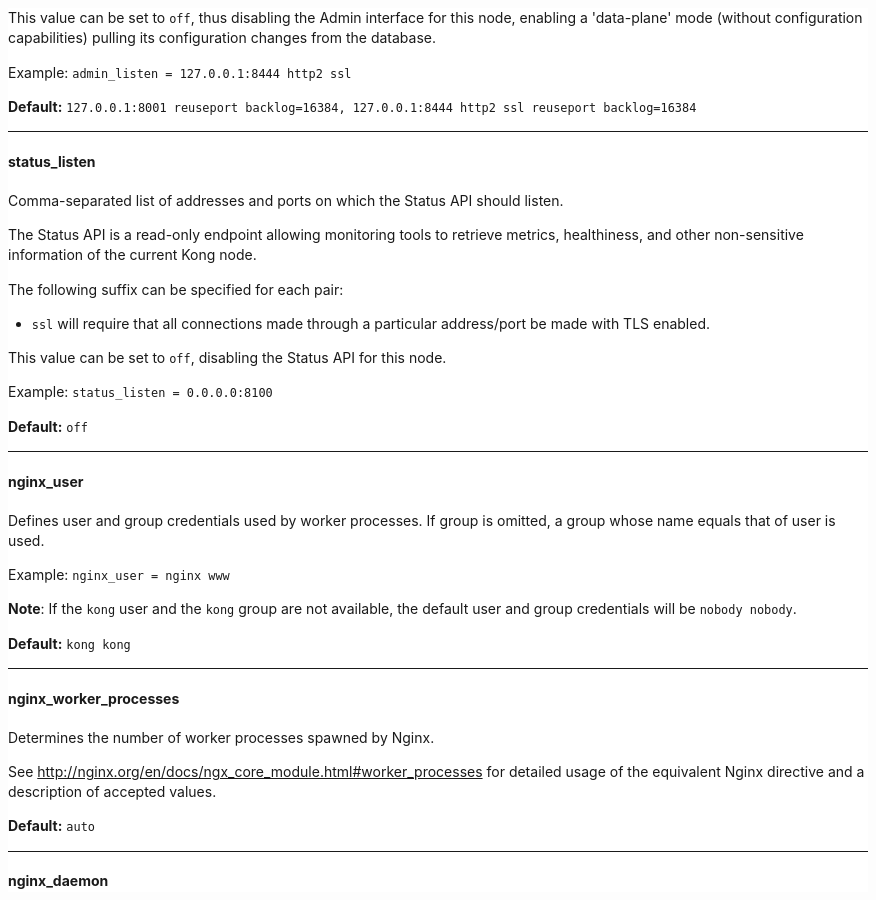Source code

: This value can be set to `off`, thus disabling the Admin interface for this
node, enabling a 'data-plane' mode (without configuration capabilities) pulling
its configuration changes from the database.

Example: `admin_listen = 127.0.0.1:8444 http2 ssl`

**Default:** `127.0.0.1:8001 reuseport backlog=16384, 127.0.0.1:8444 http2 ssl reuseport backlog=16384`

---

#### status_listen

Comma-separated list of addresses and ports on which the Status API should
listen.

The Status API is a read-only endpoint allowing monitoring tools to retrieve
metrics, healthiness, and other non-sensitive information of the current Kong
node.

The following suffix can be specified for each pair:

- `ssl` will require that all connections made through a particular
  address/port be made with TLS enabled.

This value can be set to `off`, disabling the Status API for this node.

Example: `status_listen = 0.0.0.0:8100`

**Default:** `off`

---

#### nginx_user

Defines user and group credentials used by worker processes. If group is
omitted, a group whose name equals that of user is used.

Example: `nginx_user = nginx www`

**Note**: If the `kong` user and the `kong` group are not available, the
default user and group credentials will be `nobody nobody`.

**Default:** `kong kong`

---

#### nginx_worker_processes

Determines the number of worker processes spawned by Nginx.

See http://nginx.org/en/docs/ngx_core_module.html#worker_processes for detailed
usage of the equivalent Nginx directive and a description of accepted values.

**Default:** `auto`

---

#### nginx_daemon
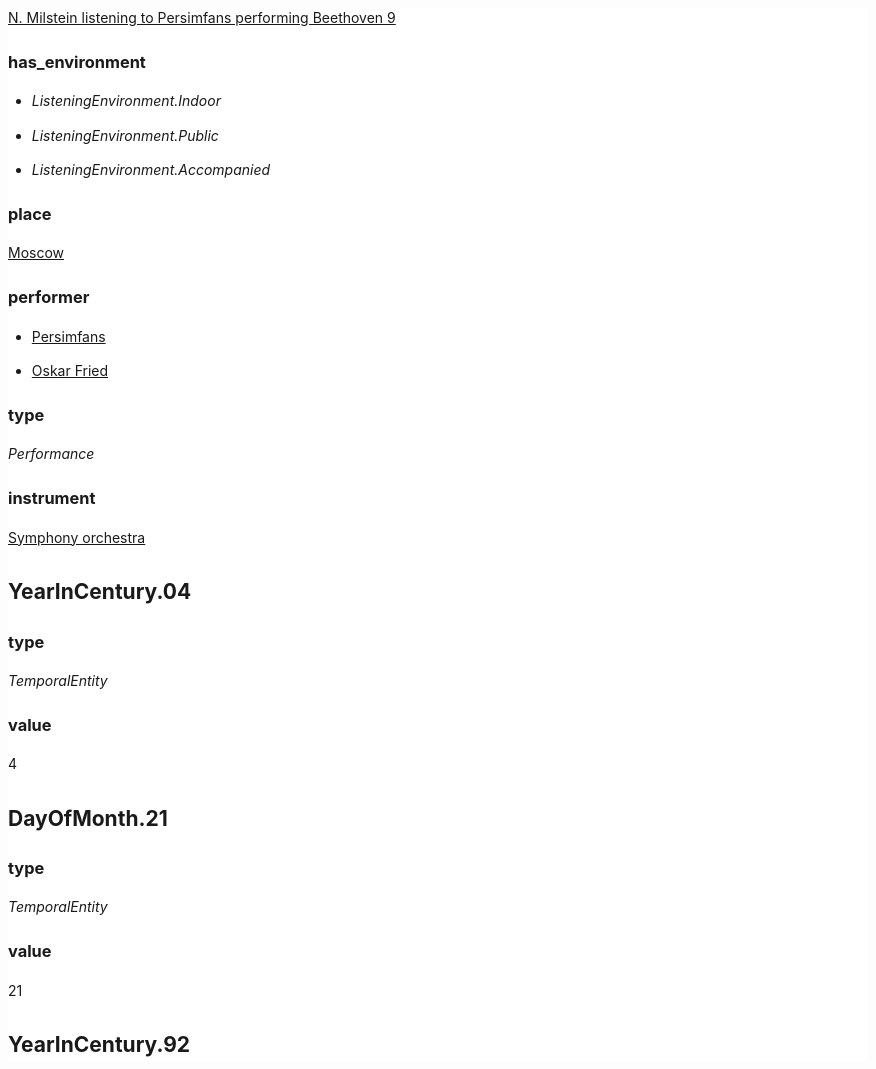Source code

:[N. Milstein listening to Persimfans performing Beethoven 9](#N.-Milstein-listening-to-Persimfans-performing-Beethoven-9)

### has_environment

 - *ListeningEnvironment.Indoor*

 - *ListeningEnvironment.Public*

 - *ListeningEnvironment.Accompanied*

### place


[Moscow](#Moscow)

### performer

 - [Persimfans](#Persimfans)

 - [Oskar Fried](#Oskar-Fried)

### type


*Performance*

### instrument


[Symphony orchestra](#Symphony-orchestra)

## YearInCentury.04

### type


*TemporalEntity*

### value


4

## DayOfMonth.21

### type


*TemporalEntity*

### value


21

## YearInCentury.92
□ □ □ □ □ □ □
*WHAT IS EXPECTED*.
Copy out the lines above, from the one holding "[Moscow](#Moscow)" through the final line, with no other lines.

*EXERCISE RESULT*.
[Moscow](#Moscow)

### performer

 - [Persimfans](#Persimfans)

 - [Oskar Fried](#Oskar-Fried)

### type


*Performance*

### instrument


[Symphony orchestra](#Symphony-orchestra)

## YearInCentury.04

### type


*TemporalEntity*

### value


4

## DayOfMonth.21

### type


*TemporalEntity*

### value


21

## YearInCentury.92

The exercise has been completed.